We can use the SQL LAG()
function to look at the previous purchase.
Example:
For User 1:
- 10:00 → no previous purchase
- 10:20 → 20 minutes after 10:00 → within 30 minutes → 1 spree
- 12:00 → 100 minutes after 10:20 → not within 30 minutes
For User 2:
- 9:00 → no previous purchase
- 9:40 → 40 minutes after 9:00 → not within 30 minutes
For User 3:
- 15:00 → no previous purchase
- 15:25 → 25 minutes after 15:00 → within 30 minutes → 1 spree
- 15:50 → 25 minutes after 15:25 → within 30 minutes → another spree
Step 2: Identify Purchases Within 30 Minutes
We will calculate the time difference between current and previous purchases, and keep only those where the gap is <= 30 minutes.
Step 3: Count How Many Sprees Each User Had
After identifying purchases made within 30 minutes, count how many times it happened for each user.
SQL Query:
WITH purchase_diffs AS (
SELECT
user_id,
purchase_time,
LAG(purchase_time) OVER (PARTITION BY user_id ORDER BY purchase_time) AS previous_purchase_time
FROM
purchase_history
)
SELECT
user_id,
COUNT(*) AS spree_count
FROM
purchase_diffs
WHERE
previous_purchase_time IS NOT NULL
AND TIMESTAMPDIFF(MINUTE, previous_purchase_time, purchase_time) <= 30
GROUP BY
user_id;
Explanation of SQL:
LAG(purchase_time) OVER (PARTITION BY user_id ORDER BY purchase_time)
:
For each user, find the previous purchase.- In the
WHERE
:- Make sure previous_purchase_time exists (not NULL for the very first purchase).
- Calculate the minutes difference.
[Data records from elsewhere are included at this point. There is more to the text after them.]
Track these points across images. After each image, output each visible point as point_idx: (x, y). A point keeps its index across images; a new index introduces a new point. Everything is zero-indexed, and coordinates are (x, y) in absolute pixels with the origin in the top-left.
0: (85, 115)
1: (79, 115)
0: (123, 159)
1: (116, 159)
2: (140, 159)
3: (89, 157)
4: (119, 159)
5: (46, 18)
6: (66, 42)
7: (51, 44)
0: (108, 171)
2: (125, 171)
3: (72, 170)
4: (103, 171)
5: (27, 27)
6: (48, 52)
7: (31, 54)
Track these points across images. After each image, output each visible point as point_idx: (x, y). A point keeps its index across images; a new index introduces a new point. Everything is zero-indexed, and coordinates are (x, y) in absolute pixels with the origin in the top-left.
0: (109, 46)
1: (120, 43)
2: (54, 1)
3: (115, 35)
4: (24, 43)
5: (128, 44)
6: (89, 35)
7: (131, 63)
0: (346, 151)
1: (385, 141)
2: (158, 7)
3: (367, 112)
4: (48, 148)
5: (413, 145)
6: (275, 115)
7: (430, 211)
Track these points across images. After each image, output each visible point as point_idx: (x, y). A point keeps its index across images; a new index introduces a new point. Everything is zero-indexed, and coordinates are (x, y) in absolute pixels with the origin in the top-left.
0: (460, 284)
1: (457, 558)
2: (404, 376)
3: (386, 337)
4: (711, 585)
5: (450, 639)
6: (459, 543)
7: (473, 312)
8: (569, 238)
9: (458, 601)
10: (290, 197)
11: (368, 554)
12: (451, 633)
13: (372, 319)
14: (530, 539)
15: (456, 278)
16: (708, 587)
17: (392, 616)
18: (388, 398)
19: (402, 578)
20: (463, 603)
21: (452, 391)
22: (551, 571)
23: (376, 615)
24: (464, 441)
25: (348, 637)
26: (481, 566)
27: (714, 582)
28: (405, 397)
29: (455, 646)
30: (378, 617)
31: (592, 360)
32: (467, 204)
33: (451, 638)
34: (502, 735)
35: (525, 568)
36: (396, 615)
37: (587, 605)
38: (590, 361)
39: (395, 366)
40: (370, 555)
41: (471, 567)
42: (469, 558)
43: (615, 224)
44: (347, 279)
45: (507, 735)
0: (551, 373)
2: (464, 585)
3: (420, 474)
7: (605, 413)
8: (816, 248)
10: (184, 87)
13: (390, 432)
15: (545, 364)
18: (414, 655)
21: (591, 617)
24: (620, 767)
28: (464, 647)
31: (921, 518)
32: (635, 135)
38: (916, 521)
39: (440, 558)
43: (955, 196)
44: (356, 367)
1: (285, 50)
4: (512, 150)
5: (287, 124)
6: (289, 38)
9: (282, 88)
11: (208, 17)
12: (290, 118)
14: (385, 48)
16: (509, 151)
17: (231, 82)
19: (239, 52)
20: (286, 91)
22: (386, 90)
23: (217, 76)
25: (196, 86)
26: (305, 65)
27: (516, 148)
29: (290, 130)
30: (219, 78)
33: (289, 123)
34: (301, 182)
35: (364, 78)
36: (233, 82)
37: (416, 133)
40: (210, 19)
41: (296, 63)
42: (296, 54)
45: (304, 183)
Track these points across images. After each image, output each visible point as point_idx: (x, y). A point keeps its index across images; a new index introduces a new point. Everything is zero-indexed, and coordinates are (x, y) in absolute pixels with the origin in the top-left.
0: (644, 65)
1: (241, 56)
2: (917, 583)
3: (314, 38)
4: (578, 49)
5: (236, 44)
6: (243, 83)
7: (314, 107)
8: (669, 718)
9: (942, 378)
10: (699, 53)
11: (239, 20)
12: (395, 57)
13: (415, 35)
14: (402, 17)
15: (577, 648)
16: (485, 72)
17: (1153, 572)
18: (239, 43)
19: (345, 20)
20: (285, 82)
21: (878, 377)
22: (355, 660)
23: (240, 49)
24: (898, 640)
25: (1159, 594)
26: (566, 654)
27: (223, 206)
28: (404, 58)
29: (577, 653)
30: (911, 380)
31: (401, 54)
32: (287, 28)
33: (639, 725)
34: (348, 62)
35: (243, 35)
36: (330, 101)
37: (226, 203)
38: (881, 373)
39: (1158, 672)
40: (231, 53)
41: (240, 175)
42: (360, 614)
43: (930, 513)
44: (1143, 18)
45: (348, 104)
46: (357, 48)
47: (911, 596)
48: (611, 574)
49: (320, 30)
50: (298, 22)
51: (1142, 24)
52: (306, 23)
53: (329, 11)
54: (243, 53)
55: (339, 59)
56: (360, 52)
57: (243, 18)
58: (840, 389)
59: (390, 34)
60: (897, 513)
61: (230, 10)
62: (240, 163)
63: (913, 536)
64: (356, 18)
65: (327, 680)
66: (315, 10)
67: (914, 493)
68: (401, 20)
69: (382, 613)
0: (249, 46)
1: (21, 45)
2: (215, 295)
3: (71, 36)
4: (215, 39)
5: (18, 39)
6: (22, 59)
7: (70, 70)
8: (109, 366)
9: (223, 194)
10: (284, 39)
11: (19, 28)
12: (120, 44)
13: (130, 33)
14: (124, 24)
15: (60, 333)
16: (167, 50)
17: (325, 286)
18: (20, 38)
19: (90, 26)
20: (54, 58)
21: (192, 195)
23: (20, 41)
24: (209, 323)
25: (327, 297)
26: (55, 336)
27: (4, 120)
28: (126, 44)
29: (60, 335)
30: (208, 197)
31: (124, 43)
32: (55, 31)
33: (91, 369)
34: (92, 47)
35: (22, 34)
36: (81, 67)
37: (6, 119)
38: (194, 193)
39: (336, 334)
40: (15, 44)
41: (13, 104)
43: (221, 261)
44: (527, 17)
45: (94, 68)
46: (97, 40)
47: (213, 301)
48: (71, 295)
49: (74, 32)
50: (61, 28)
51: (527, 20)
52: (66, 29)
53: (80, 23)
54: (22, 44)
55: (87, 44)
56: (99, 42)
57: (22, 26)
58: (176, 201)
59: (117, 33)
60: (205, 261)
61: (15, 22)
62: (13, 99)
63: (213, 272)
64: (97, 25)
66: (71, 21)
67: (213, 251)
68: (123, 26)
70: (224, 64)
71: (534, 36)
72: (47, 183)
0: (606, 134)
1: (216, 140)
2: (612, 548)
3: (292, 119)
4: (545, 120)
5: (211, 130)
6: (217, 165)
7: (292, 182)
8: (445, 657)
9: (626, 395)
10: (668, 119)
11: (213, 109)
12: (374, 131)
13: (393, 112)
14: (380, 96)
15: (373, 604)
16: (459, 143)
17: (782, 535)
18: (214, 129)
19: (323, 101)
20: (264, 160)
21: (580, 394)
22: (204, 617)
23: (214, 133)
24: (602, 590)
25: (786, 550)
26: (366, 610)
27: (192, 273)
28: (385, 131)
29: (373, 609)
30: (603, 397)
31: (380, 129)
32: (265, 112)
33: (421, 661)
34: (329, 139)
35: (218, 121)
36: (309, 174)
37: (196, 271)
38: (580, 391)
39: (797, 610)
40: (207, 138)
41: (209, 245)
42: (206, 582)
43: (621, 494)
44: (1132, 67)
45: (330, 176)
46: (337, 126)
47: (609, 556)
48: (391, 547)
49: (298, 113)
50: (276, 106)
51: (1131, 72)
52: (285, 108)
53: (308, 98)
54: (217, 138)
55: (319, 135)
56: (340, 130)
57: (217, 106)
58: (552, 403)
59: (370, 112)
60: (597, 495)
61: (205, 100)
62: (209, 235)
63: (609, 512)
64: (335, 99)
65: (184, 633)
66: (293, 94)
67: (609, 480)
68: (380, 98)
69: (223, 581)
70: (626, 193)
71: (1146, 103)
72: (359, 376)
If it's <= 30 minutes, it’s a spree.
COUNT(*)
the number of sprees for each user.
Expected Final Output:
user_id | spree_count |
---|---|
1 | 1 |
3 | 2 |
User 2 is not shown because they didn't have any purchases within 30 minutes.
Important Points:
- We must partition by
user_id
because we want to compare each user's purchases separately. - Only purchases within 30 minutes from the previous purchase count as a spree.
- First purchase per user will have no previous purchase to compare to (NULL).